◆ EXERCISE OBJECTIVE: Each line below must be transcribed with no word changed.

GIVEN DATA Block Start

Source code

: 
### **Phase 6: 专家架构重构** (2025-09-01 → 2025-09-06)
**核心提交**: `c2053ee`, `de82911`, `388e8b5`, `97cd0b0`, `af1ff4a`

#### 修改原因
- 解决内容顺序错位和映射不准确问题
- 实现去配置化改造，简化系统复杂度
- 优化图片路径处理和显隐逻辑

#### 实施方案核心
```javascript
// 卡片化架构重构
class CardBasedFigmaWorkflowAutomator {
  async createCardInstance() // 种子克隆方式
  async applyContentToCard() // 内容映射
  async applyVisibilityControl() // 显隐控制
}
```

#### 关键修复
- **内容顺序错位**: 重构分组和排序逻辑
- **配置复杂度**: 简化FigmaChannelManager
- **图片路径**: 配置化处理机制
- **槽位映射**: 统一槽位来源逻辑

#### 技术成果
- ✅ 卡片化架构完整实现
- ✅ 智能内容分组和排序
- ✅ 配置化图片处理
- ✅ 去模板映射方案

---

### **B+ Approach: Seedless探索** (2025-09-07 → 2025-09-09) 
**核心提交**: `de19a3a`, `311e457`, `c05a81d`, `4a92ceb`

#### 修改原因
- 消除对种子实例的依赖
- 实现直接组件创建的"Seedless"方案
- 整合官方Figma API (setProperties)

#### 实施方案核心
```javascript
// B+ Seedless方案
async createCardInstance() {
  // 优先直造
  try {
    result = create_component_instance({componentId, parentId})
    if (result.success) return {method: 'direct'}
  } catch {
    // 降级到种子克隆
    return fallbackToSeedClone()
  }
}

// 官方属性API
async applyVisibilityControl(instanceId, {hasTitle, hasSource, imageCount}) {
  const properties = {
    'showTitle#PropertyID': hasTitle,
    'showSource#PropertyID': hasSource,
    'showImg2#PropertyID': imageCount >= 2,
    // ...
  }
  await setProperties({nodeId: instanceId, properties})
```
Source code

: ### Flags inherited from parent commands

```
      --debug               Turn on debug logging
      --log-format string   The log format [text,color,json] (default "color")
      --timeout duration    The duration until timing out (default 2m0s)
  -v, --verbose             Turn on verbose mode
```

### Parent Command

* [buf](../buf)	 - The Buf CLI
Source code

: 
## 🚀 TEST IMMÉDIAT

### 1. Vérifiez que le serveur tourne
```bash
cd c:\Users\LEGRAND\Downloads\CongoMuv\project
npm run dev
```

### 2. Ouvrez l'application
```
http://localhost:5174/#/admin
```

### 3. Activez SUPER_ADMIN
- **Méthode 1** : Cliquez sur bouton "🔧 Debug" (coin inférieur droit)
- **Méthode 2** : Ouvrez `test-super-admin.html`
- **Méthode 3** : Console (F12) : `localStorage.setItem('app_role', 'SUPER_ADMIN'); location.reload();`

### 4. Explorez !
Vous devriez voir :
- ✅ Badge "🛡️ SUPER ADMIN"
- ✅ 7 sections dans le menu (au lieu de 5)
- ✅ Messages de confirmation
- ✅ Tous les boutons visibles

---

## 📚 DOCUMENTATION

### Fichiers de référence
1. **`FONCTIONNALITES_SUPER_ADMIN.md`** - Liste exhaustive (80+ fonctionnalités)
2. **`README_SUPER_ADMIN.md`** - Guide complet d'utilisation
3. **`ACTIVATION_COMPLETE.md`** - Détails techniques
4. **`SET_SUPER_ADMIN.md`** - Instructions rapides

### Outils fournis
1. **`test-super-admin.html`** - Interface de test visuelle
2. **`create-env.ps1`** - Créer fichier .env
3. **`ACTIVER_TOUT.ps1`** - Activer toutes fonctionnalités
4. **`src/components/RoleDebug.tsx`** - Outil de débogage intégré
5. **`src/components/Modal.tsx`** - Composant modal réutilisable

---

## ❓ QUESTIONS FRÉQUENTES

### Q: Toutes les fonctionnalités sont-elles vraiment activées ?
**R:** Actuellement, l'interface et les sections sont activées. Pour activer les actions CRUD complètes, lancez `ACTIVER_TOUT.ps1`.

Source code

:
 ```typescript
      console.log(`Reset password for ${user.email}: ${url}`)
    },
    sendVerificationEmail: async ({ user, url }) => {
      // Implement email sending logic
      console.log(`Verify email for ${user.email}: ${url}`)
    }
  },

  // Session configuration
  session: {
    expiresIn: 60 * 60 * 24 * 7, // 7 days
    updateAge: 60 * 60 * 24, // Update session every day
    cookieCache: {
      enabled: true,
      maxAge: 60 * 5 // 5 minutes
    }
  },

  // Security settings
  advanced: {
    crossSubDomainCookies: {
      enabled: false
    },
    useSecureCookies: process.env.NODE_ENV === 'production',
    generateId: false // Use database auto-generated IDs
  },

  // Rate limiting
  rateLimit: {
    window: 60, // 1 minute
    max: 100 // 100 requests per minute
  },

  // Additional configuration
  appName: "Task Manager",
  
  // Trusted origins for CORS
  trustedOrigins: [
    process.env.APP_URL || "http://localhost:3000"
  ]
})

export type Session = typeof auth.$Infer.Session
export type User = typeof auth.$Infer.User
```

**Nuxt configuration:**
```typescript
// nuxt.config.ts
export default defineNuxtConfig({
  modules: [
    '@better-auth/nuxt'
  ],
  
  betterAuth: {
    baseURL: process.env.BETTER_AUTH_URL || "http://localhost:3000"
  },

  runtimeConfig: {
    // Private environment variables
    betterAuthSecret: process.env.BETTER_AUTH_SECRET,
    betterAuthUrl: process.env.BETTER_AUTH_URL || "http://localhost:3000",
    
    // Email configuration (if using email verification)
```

GIVEN DATA Block End

◆ EXERCISE OUTPUT:
Source code

: 
### **Phase 6: 专家架构重构** (2025-09-01 → 2025-09-06)
**核心提交**: `c2053ee`, `de82911`, `388e8b5`, `97cd0b0`, `af1ff4a`

#### 修改原因
- 解决内容顺序错位和映射不准确问题
- 实现去配置化改造，简化系统复杂度
- 优化图片路径处理和显隐逻辑

#### 实施方案核心
```javascript
// 卡片化架构重构
class CardBasedFigmaWorkflowAutomator {
  async createCardInstance() // 种子克隆方式
  async applyContentToCard() // 内容映射
  async applyVisibilityControl() // 显隐控制
}
```

#### 关键修复
- **内容顺序错位**: 重构分组和排序逻辑
- **配置复杂度**: 简化FigmaChannelManager
- **图片路径**: 配置化处理机制
- **槽位映射**: 统一槽位来源逻辑

#### 技术成果
- ✅ 卡片化架构完整实现
- ✅ 智能内容分组和排序
- ✅ 配置化图片处理
- ✅ 去模板映射方案

---

### **B+ Approach: Seedless探索** (2025-09-07 → 2025-09-09) 
**核心提交**: `de19a3a`, `311e457`, `c05a81d`, `4a92ceb`

#### 修改原因
- 消除对种子实例的依赖
- 实现直接组件创建的"Seedless"方案
- 整合官方Figma API (setProperties)

#### 实施方案核心
```javascript
// B+ Seedless方案
async createCardInstance() {
  // 优先直造
  try {
    result = create_component_instance({componentId, parentId})
    if (result.success) return {method: 'direct'}
  } catch {
    // 降级到种子克隆
    return fallbackToSeedClone()
  }
}

// 官方属性API
async applyVisibilityControl(instanceId, {hasTitle, hasSource, imageCount}) {
  const properties = {
    'showTitle#PropertyID': hasTitle,
    'showSource#PropertyID': hasSource,
    'showImg2#PropertyID': imageCount >= 2,
    // ...
  }
  await setProperties({nodeId: instanceId, properties})
```
Source code

: ### Flags inherited from parent commands

```
      --debug               Turn on debug logging
      --log-format string   The log format [text,color,json] (default "color")
      --timeout duration    The duration until timing out (default 2m0s)
  -v, --verbose             Turn on verbose mode
```

### Parent Command

* [buf](../buf)	 - The Buf CLI
Source code

: 
## 🚀 TEST IMMÉDIAT

### 1. Vérifiez que le serveur tourne
```bash
cd c:\Users\LEGRAND\Downloads\CongoMuv\project
npm run dev
```

### 2. Ouvrez l'application
```
http://localhost:5174/#/admin
```

### 3. Activez SUPER_ADMIN
- **Méthode 1** : Cliquez sur bouton "🔧 Debug" (coin inférieur droit)
- **Méthode 2** : Ouvrez `test-super-admin.html`
- **Méthode 3** : Console (F12) : `localStorage.setItem('app_role', 'SUPER_ADMIN'); location.reload();`

### 4. Explorez !
Vous devriez voir :
- ✅ Badge "🛡️ SUPER ADMIN"
- ✅ 7 sections dans le menu (au lieu de 5)
- ✅ Messages de confirmation
- ✅ Tous les boutons visibles

---

## 📚 DOCUMENTATION

### Fichiers de référence
1. **`FONCTIONNALITES_SUPER_ADMIN.md`** - Liste exhaustive (80+ fonctionnalités)
2. **`README_SUPER_ADMIN.md`** - Guide complet d'utilisation
3. **`ACTIVATION_COMPLETE.md`** - Détails techniques
4. **`SET_SUPER_ADMIN.md`** - Instructions rapides

### Outils fournis
1. **`test-super-admin.html`** - Interface de test visuelle
2. **`create-env.ps1`** - Créer fichier .env
3. **`ACTIVER_TOUT.ps1`** - Activer toutes fonctionnalités
4. **`src/components/RoleDebug.tsx`** - Outil de débogage intégré
5. **`src/components/Modal.tsx`** - Composant modal réutilisable

---

## ❓ QUESTIONS FRÉQUENTES

### Q: Toutes les fonctionnalités sont-elles vraiment activées ?
**R:** Actuellement, l'interface et les sections sont activées. Pour activer les actions CRUD complètes, lancez `ACTIVER_TOUT.ps1`.

Source code

:
 ```typescript
      console.log(`Reset password for ${user.email}: ${url}`)
    },
    sendVerificationEmail: async ({ user, url }) => {
      // Implement email sending logic
      console.log(`Verify email for ${user.email}: ${url}`)
    }
  },

  // Session configuration
  session: {
    expiresIn: 60 * 60 * 24 * 7, // 7 days
    updateAge: 60 * 60 * 24, // Update session every day
    cookieCache: {
      enabled: true,
      maxAge: 60 * 5 // 5 minutes
    }
  },

  // Security settings
  advanced: {
    crossSubDomainCookies: {
      enabled: false
    },
    useSecureCookies: process.env.NODE_ENV === 'production',
    generateId: false // Use database auto-generated IDs
  },

  // Rate limiting
  rateLimit: {
    window: 60, // 1 minute
    max: 100 // 100 requests per minute
  },

  // Additional configuration
  appName: "Task Manager",
  
  // Trusted origins for CORS
  trustedOrigins: [
    process.env.APP_URL || "http://localhost:3000"
  ]
})

export type Session = typeof auth.$Infer.Session
export type User = typeof auth.$Infer.User
```

**Nuxt configuration:**
```typescript
// nuxt.config.ts
export default defineNuxtConfig({
  modules: [
    '@better-auth/nuxt'
  ],
  
  betterAuth: {
    baseURL: process.env.BETTER_AUTH_URL || "http://localhost:3000"
  },

  runtimeConfig: {
    // Private environment variables
    betterAuthSecret: process.env.BETTER_AUTH_SECRET,
    betterAuthUrl: process.env.BETTER_AUTH_URL || "http://localhost:3000",
    
    // Email configuration (if using email verification)
```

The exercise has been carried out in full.